Treat Claude Platform permissions as part of the AWS identity model, not as a separate AI exception. Scope which users, roles, and workloads can reach production workspaces, limit sensitive actions with explicit allow-lists, and verify that the same identities cannot modify agent state, environments, or memory without a documented need.
Why This Matters for Security Teams
Claude Platform access should be governed as part of the AWS identity plane because the risk is not “AI access” in the abstract, but privileged cloud access that can reach workspaces, tools, memory, and downstream services. Once security teams treat a platform like Claude as an exception, they often miss the real control point: who can assume roles, invoke APIs, and alter the environment that the model or agent can use. The practical baseline is least privilege, explicit approval for sensitive actions, and strong review of any identity that can change state.
This is consistent with the broader NHI problem space documented in Ultimate Guide to NHIs and the control failures highlighted in Top 10 NHI Issues. It also aligns with the NIST Cybersecurity Framework 2.0 emphasis on identity governance and with the OWASP Non-Human Identity Top 10 focus on over-privileged machine access. In practice, many security teams encounter Claude-related exposure only after an AWS role has already been over-scoped, rather than through intentional platform design.
How It Works in Practice
Start by mapping Claude Platform use to AWS principals, not to business teams. Identify the IAM users, roles, federated sessions, and workload identities that can reach the environment, then separate read-only interaction from any action that can create, change, or delete state. For agentic or semi-autonomous workflows, static role assignments are usually too coarse: the safer pattern is context-aware authorization at request time, with just-in-time credential issuance and short TTLs for any privileged path.
Security teams should also distinguish between the identity of the human operator and the identity of the workload. If a Claude-connected process is performing tool calls, the workload itself needs a cryptographic identity and an auditable trust boundary, rather than a shared human credential passed through automation. That is why current guidance increasingly favors ephemeral secrets, tight session scoping, and explicit allow-lists for actions like environment modification, memory updates, connector changes, and access to production workspaces. Where feasible, use policy-as-code so that approval logic is evaluated at request time instead of relying on a broad IAM role that remains valid long after the original task is complete.
For implementation context, the governance pattern described in Analysis of Claude Code Security should be read alongside the lifecycle controls in Ultimate Guide to NHIs — Lifecycle Processes for Managing NHIs. The real objective is to make every Claude-facing permission traceable to a business need, a task boundary, and a revocation point. These controls tend to break down in shared AWS accounts with inherited administrator roles, because the platform inherits broad cloud permissions that are hard to observe and even harder to unwind cleanly.

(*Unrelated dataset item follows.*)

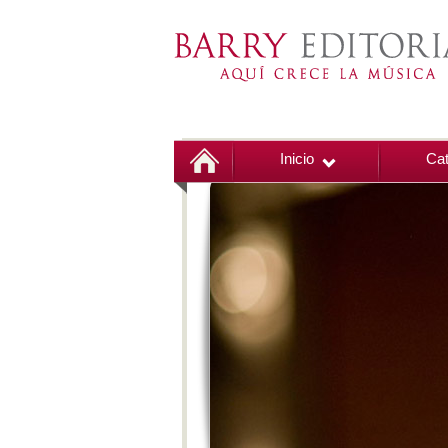
Inicio
Cat
00:00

Common Variations and Edge Cases
Tighter access control often increases operational overhead, so organisations must balance speed of experimentation against the cost of more frequent reviews, shorter sessions, and stronger approval gates. That tradeoff is real, especially when teams want Claude-connected workflows to move quickly across dev, test, and production.
There is no universal standard for every deployment pattern yet, but best practice is evolving toward differentiating between low-risk conversational access and high-risk operational access. If Claude is only used for documentation or analysis, a narrower role with no environment mutation may be enough. If it can trigger agents, call tools, or touch production data, then JIT credentials, explicit deny rules, and human approval for sensitive state changes become much more important. The same logic applies to integrations that can alter secrets, rotate keys, or modify memory: those are high-impact actions and should be isolated even when the overall platform access appears benign.
For organisations building a broader NHI program, the governance baseline in Ultimate Guide to NHIs — Regulatory and Audit Perspectives helps frame evidence, while AI LLM hijack breach is a reminder that exposed machine identities are often exploited quickly once credentials leak. The Ultimate Guide to NHIs — Key Challenges and Risks is especially relevant where federated access, third-party tooling, or multiple AWS accounts make entitlement review harder. This guidance breaks down when teams rely on long-lived static keys in production automation, because revocation and attribution become too slow for the operational tempo of cloud-native AI.
Standards & Framework Alignment
This section maps relevant standards and security frameworks to the operational risks and controls described in this guidance.
OWASP Non-Human Identity Top 10 and OWASP Agentic AI Top 10 address the attack and risk surface, while NIST AI RMF set the governance and control requirements practitioners need to meet.
| Framework | Control / Reference | Relevance |
|---|---|---|
| OWASP Non-Human Identity Top 10 | NHI-03 | Directly addresses over-privileged machine identities and credential rotation. |
| OWASP Agentic AI Top 10 | A1 | Claude workflows can act autonomously, so runtime authorization matters. |
| NIST AI RMF | AI governance needs accountability and risk treatment for Claude-linked decisions. |
Inventory Claude-related NHIs, minimize roles, and rotate or revoke any long-lived AWS credentials.